- Brief
Pull every line containing the word "Butterfly" from the records.

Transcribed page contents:
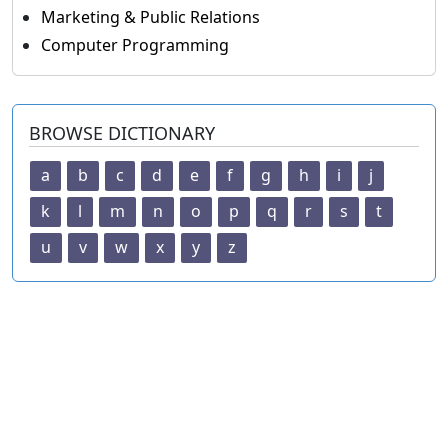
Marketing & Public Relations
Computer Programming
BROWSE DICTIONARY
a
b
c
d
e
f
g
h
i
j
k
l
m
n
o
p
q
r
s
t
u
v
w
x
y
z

---

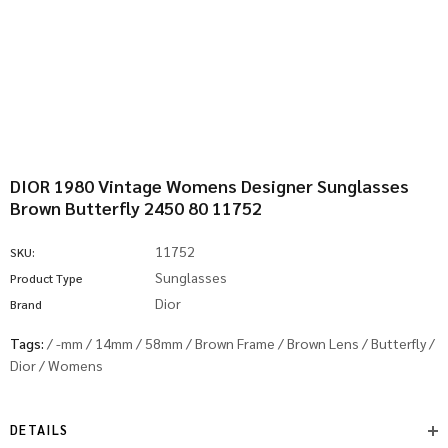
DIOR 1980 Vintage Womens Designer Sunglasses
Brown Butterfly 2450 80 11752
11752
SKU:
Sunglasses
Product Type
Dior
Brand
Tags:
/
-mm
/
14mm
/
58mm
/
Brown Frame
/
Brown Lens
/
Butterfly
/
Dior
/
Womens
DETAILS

- Solution for this exercise
Brown Butterfly 2450 80 11752
Butterfly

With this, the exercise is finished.